Comedian Poundstone To Perform At Paramount Friday
By Virginia Dean
RUTLAND — The first sentence of the last paragraph of comedian Paula Poundstone’s kindergarten report card indicated then that she might be headed for comedy for, as her teacher said, “I have enjoyed Paula’s humorous comments about our activities.”
But the road to comedic fame wasn’t as clear-cut as some predicted during Poundstone’s early life. “Oozing” through high school and earning her diploma by “sliding under the door in a depressed funk,” Poundstone wasn’t certain about her future.
“I didn’t know what I would do,” she said in a recent interview. “I really didn’t think I would do comedy.”
Growing up in Sudbury, Mass., Poundstone bused tables for a while before landing in the Boston area where she became involved in the 1970s Comedy Connection, one of the city’s large comedy clubs known for its improv and milieu for young comedians looking for a career break.
“This was a new idea,” said Poundstone. “This kind of club was springing up then all over the country – even beyond. In fact, I have a graduating class of comics from all over the country who started when I did. It was really just time and place. I actually thought I would work my way to managing a restaurant.”
Instead, however, Poundstone gradually made her way into other comedy clubs, soon becoming recognized for her wry, intelligent and witty comedy.
Scheduled for a concert at the Paramount Theatre in Rutland tomorrow night, Poundstone tours regularly, performing standup comedy across the country. Within the next month, for example, she will present her artistic work in New York, California, New Jersey, Connecticut, Maine, and Ohio.
She is also a regular panelist on NPR’s weekly news quiz show “Wait, Wait…Don’t Tell Me,” headquartered in Chicago. Her fondness of the international radio broadcast has a lot to do with being spontaneous.
“They allow me to say whatever I want,” she said. “The panelists are unscripted, so it’s perfect for me. I feel like I’m a batter in a batting cage. I get lobbed topics. Sometimes I just watch them go by, but every now and then I get a piece of one. If the others didn’t cheat, it would be an almost perfect work experience.”
Much of her humor, she said, is autobiographical and not to be categorized.
“It’s very personal,” she said. “It really has to do with my own experiences, or perhaps politics or current events here and there because I stumble upon it. I don’t see myself as being a particular type.”

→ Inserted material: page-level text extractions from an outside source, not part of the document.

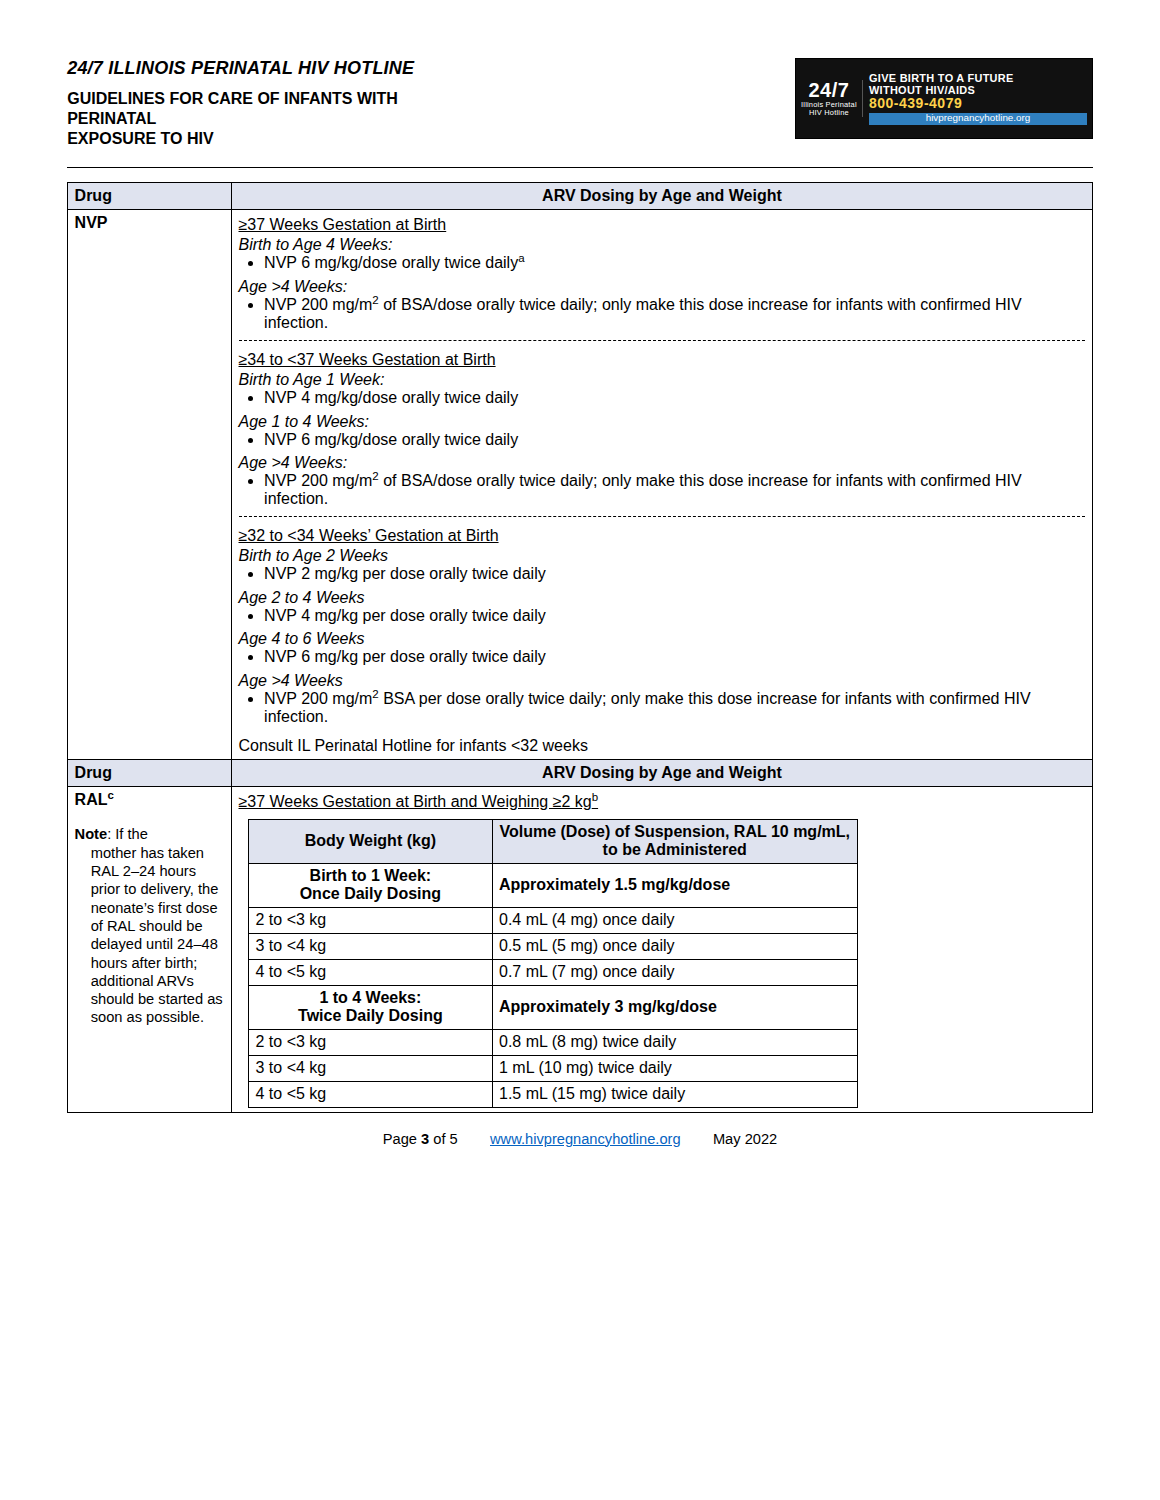24/7 ILLINOIS PERINATAL HIV HOTLINE
GUIDELINES FOR CARE OF INFANTS WITH PERINATAL
EXPOSURE TO HIV
24/7
Illinois Perinatal
HIV Hotline
GIVE BIRTH TO A FUTURE
WITHOUT HIV/AIDS
800-439-4079
hivpregnancyhotline.org
| Drug | ARV Dosing by Age and Weight |
| --- | --- |
| NVP | ≥37 Weeks Gestation at Birth Birth to Age 4 Weeks: NVP 6 mg/kg/dose orally twice daily a Age >4 Weeks: NVP 200 mg/m 2 of BSA/dose orally twice daily; only make this dose increase for infants with confirmed HIV infection. ≥34 to <37 Weeks Gestation at Birth Birth to Age 1 Week: NVP 4 mg/kg/dose orally twice daily Age 1 to 4 Weeks: NVP 6 mg/kg/dose orally twice daily Age >4 Weeks: NVP 200 mg/m 2 of BSA/dose orally twice daily; only make this dose increase for infants with confirmed HIV infection. ≥32 to <34 Weeks’ Gestation at Birth Birth to Age 2 Weeks NVP 2 mg/kg per dose orally twice daily Age 2 to 4 Weeks NVP 4 mg/kg per dose orally twice daily Age 4 to 6 Weeks NVP 6 mg/kg per dose orally twice daily Age >4 Weeks NVP 200 mg/m 2 BSA per dose orally twice daily; only make this dose increase for infants with confirmed HIV infection. Consult IL Perinatal Hotline for infants <32 weeks |
| Drug | ARV Dosing by Age and Weight |
| RAL c Note : If the mother has taken RAL 2–24 hours prior to delivery, the neonate’s first dose of RAL should be delayed until 24–48 hours after birth; additional ARVs should be started as soon as possible. | ≥37 Weeks Gestation at Birth and Weighing ≥2 kg b / Body Weight (kg) / Volume (Dose) of Suspension, RAL 10 mg/mL, to be Administered / / --- / --- / / Birth to 1 Week: Once Daily Dosing / Approximately 1.5 mg/kg/dose / / 2 to <3 kg / 0.4 mL (4 mg) once daily / / 3 to <4 kg / 0.5 mL (5 mg) once daily / / 4 to <5 kg / 0.7 mL (7 mg) once daily / / 1 to 4 Weeks: Twice Daily Dosing / Approximately 3 mg/kg/dose / / 2 to <3 kg / 0.8 mL (8 mg) twice daily / / 3 to <4 kg / 1 mL (10 mg) twice daily / / 4 to <5 kg / 1.5 mL (15 mg) twice daily / |
Page 3 of 5 www.hivpregnancyhotline.org May 2022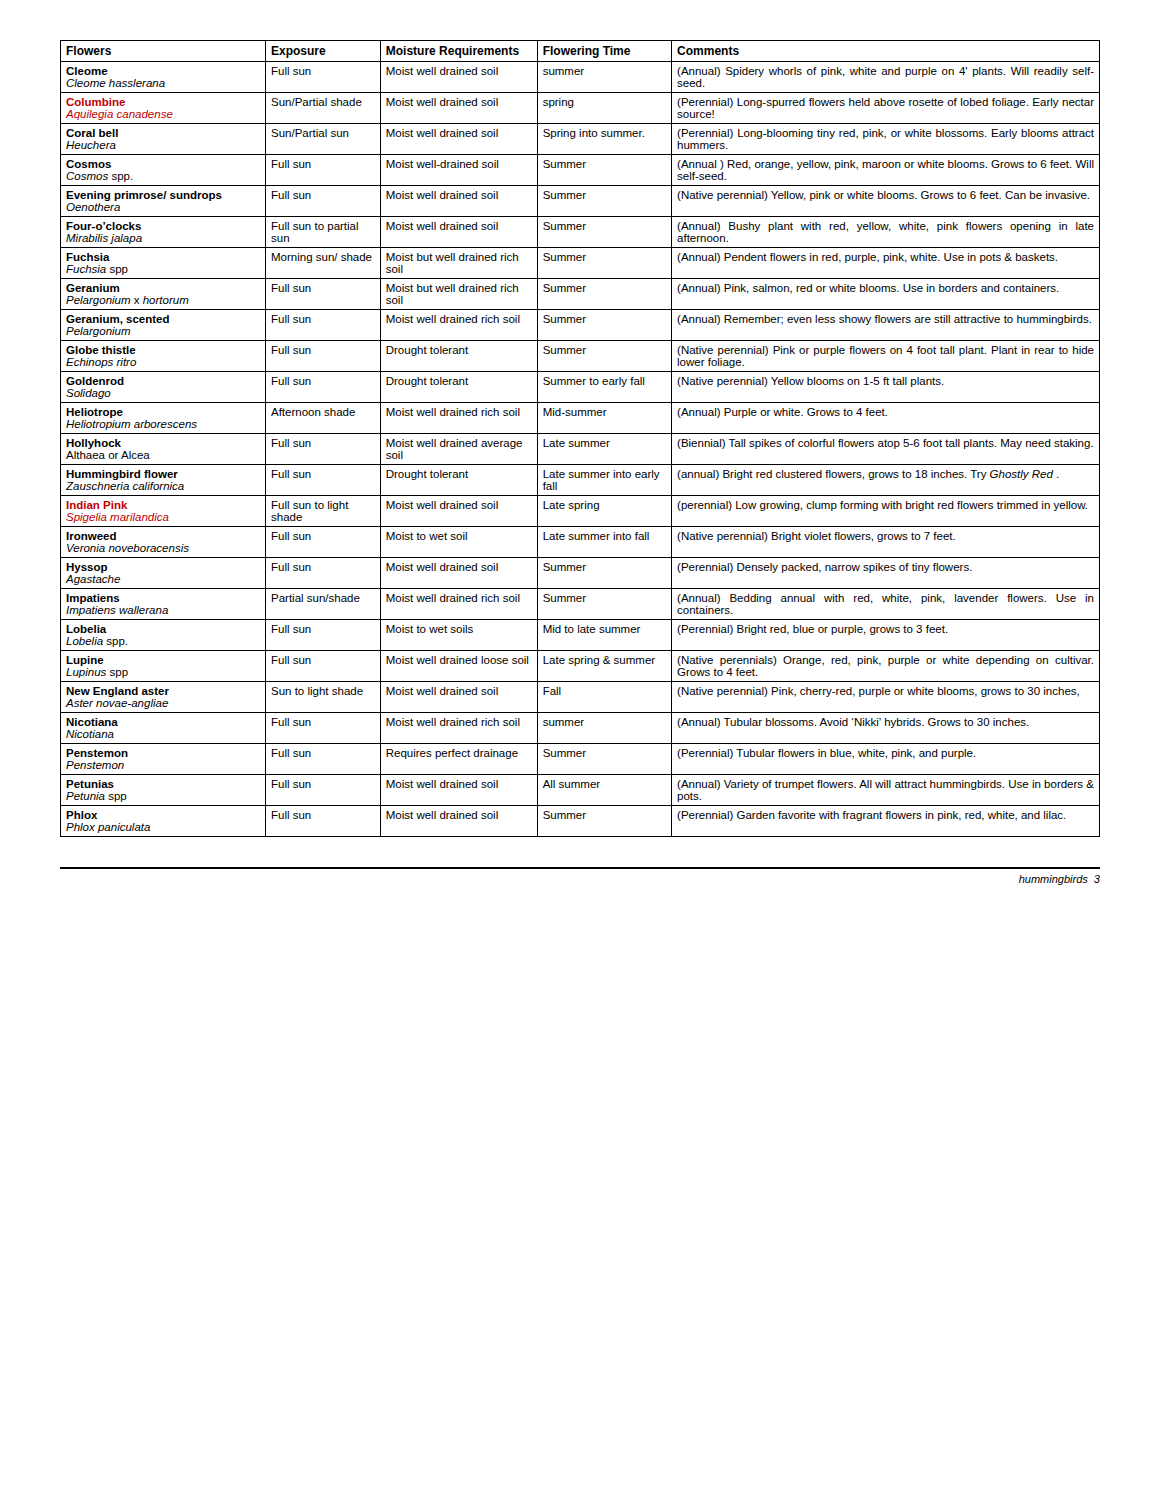| Flowers | Exposure | Moisture Requirements | Flowering Time | Comments |
| --- | --- | --- | --- | --- |
| Cleome Cleome hasslerana | Full sun | Moist well drained soil | summer | (Annual) Spidery whorls of pink, white and purple on 4' plants. Will readily self-seed. |
| Columbine Aquilegia canadense | Sun/Partial shade | Moist well drained soil | spring | (Perennial) Long-spurred flowers held above rosette of lobed foliage. Early nectar source! |
| Coral bell Heuchera | Sun/Partial sun | Moist well drained soil | Spring into summer. | (Perennial) Long-blooming tiny red, pink, or white blossoms. Early blooms attract hummers. |
| Cosmos Cosmos spp. | Full sun | Moist well-drained soil | Summer | (Annual ) Red, orange, yellow, pink, maroon or white blooms. Grows to 6 feet. Will self-seed. |
| Evening primrose/ sundrops Oenothera | Full sun | Moist well drained soil | Summer | (Native perennial) Yellow, pink or white blooms. Grows to 6 feet. Can be invasive. |
| Four-o’clocks Mirabilis jalapa | Full sun to partial sun | Moist well drained soil | Summer | (Annual) Bushy plant with red, yellow, white, pink flowers opening in late afternoon. |
| Fuchsia Fuchsia spp | Morning sun/ shade | Moist but well drained rich soil | Summer | (Annual) Pendent flowers in red, purple, pink, white. Use in pots & baskets. |
| Geranium Pelargonium x hortorum | Full sun | Moist but well drained rich soil | Summer | (Annual) Pink, salmon, red or white blooms. Use in borders and containers. |
| Geranium, scented Pelargonium | Full sun | Moist well drained rich soil | Summer | (Annual) Remember; even less showy flowers are still attractive to hummingbirds. |
| Globe thistle Echinops ritro | Full sun | Drought tolerant | Summer | (Native perennial) Pink or purple flowers on 4 foot tall plant. Plant in rear to hide lower foliage. |
| Goldenrod Solidago | Full sun | Drought tolerant | Summer to early fall | (Native perennial) Yellow blooms on 1-5 ft tall plants. |
| Heliotrope Heliotropium arborescens | Afternoon shade | Moist well drained rich soil | Mid-summer | (Annual) Purple or white. Grows to 4 feet. |
| Hollyhock Althaea or Alcea | Full sun | Moist well drained average soil | Late summer | (Biennial) Tall spikes of colorful flowers atop 5-6 foot tall plants. May need staking. |
| Hummingbird flower Zauschneria californica | Full sun | Drought tolerant | Late summer into early fall | (annual) Bright red clustered flowers, grows to 18 inches. Try Ghostly Red . |
| Indian Pink Spigelia marilandica | Full sun to light shade | Moist well drained soil | Late spring | (perennial) Low growing, clump forming with bright red flowers trimmed in yellow. |
| Ironweed Veronia noveboracensis | Full sun | Moist to wet soil | Late summer into fall | (Native perennial) Bright violet flowers, grows to 7 feet. |
| Hyssop Agastache | Full sun | Moist well drained soil | Summer | (Perennial) Densely packed, narrow spikes of tiny flowers. |
| Impatiens Impatiens wallerana | Partial sun/shade | Moist well drained rich soil | Summer | (Annual) Bedding annual with red, white, pink, lavender flowers. Use in containers. |
| Lobelia Lobelia spp. | Full sun | Moist to wet soils | Mid to late summer | (Perennial) Bright red, blue or purple, grows to 3 feet. |
| Lupine Lupinus spp | Full sun | Moist well drained loose soil | Late spring & summer | (Native perennials) Orange, red, pink, purple or white depending on cultivar. Grows to 4 feet. |
| New England aster Aster novae-angliae | Sun to light shade | Moist well drained soil | Fall | (Native perennial) Pink, cherry-red, purple or white blooms, grows to 30 inches, |
| Nicotiana Nicotiana | Full sun | Moist well drained rich soil | summer | (Annual) Tubular blossoms. Avoid ‘Nikki’ hybrids. Grows to 30 inches. |
| Penstemon Penstemon | Full sun | Requires perfect drainage | Summer | (Perennial) Tubular flowers in blue, white, pink, and purple. |
| Petunias Petunia spp | Full sun | Moist well drained soil | All summer | (Annual) Variety of trumpet flowers. All will attract hummingbirds. Use in borders & pots. |
| Phlox Phlox paniculata | Full sun | Moist well drained soil | Summer | (Perennial) Garden favorite with fragrant flowers in pink, red, white, and lilac. |
hummingbirds 3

Poundstone’s spontaneity, however, is a key aspect of what separates her from other comedians and that has made her a legend among comics and audiences alike.

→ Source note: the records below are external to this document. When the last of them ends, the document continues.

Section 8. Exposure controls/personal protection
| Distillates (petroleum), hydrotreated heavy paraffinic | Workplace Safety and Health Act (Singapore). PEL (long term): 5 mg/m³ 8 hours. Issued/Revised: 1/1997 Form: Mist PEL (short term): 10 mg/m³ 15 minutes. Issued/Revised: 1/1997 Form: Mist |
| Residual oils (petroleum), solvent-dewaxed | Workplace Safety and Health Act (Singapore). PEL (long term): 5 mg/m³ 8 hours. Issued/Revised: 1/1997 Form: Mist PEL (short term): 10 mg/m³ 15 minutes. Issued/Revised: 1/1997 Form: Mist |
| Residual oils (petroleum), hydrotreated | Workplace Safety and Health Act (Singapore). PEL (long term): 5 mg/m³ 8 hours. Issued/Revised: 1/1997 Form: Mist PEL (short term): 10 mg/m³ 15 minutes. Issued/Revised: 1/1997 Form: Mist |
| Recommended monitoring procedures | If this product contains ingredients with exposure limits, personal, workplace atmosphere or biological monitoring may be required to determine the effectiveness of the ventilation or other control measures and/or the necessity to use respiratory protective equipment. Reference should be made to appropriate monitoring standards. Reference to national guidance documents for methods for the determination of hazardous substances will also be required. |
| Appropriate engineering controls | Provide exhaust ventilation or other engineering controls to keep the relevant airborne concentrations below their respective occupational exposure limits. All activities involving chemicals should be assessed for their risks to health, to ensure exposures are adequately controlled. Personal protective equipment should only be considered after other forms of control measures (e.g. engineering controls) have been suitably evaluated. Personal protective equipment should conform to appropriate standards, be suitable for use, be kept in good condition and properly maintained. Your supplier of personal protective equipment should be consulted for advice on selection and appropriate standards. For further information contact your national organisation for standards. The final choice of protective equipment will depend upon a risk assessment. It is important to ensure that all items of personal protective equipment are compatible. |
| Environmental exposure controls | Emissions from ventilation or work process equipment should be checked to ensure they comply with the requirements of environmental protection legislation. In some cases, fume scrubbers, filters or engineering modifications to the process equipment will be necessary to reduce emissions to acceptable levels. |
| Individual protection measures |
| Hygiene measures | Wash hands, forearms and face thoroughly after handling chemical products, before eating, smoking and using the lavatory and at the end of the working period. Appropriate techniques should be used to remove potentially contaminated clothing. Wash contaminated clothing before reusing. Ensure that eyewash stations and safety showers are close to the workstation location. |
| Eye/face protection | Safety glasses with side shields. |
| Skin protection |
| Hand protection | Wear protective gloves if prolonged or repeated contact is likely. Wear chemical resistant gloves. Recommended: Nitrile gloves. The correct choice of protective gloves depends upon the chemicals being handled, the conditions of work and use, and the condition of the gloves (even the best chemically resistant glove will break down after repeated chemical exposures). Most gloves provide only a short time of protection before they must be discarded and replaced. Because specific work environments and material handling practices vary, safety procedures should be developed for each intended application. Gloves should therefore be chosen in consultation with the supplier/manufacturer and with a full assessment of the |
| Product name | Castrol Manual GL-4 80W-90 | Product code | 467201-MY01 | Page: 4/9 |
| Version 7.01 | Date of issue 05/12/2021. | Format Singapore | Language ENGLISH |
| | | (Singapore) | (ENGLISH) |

“No two shows I do are the same,” she said. “It’s not that I don’t repeat material. I do. My shows, when they’re good, and I like to think they often are, are like a cocktail party. When you first get there, you talk about how badly you got lost and how hard it was to find parking. Then you tell a story about your kids or what you just saw on the news. You meet some new people and ask them about themselves. Then, someone says, ‘Tell that story you used to tell’, and then someone on the other side of the room spills a drink, and you mock them. No one ever applauds me when I leave a party, though. I think they high five.”

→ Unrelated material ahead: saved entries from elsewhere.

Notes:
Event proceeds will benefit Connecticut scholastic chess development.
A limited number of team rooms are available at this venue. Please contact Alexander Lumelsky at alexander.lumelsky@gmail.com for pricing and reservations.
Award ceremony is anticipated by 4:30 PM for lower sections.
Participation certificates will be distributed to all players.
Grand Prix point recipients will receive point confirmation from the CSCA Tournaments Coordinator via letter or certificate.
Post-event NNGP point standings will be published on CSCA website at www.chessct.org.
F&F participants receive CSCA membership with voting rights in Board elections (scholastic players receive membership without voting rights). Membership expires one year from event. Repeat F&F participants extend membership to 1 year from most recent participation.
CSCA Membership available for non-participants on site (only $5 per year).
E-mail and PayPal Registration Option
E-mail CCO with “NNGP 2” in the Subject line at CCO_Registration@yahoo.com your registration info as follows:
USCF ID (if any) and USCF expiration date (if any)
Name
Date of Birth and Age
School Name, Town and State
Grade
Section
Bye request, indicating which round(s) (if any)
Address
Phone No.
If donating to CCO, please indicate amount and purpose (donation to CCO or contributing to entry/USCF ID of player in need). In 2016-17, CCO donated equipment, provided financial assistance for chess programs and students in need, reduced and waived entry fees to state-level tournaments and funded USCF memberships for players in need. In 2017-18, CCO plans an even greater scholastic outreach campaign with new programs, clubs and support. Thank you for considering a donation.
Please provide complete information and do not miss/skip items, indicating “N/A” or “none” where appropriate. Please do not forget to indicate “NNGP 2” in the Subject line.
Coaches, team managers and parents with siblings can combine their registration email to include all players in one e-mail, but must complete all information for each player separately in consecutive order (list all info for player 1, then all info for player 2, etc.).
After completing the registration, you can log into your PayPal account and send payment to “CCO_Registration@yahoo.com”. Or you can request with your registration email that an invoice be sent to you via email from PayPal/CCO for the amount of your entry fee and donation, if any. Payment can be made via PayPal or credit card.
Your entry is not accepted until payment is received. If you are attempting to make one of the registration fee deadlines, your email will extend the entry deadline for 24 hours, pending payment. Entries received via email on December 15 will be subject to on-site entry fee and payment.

Throughout her career, Poundstone has amassed awards and accolades that include an Emmy, an American Comedy Award for Best Female Standup Comic, a member of the Comedy Hall of Fame, the cable ACE for Best Standup Comedy Special, and recognition as one of Comedy Central’s 100 greatest stand-ups of all time.
She remains modest about her accomplishments, however, continuing to point to being at the right time and place as the reason for her success. She grew up adoring such comedians as Lily Tomlin and Bill Cosby who undoubtedly influenced her current “better worn” life path.
This March, Poundstone joined Whoopi Goldberg and Joan Rivers in a comedy for a feature-length documentary entitled “Why We Laugh Too: Women of Comedy.” Last year, Poundstone was honored at the Moment Magazine, receiving its Creativity Award at its 35th anniversary symposium and dinner. Her newest comedy CD, “I Heart Jokes: Paula Tells Them in Boston,” was just released in April.
Poundstone is also a published author and lecturer. Her book, “There is Nothing In This Book That I Meant To Say” (2006) precedes her present novel which she says is about raising her family.
“It’s experiential and autobiographical,” she said.
Poundstone also continues her role for the American Library Association (ALA) as the national spokesperson for United for Libraries, a citizens support group working to raise awareness and funds to support local libraries. Poundstone has appeared as the headliner at the ALA’s annual conference for their “Laughs On Us” panel.
Poundstone resides in Santa Monica, Calif., with her three children.
Tickets for Friday, Sept 13 8 p.m. show are available by calling (802) 7750903 or by visiting www.paramountvt.org.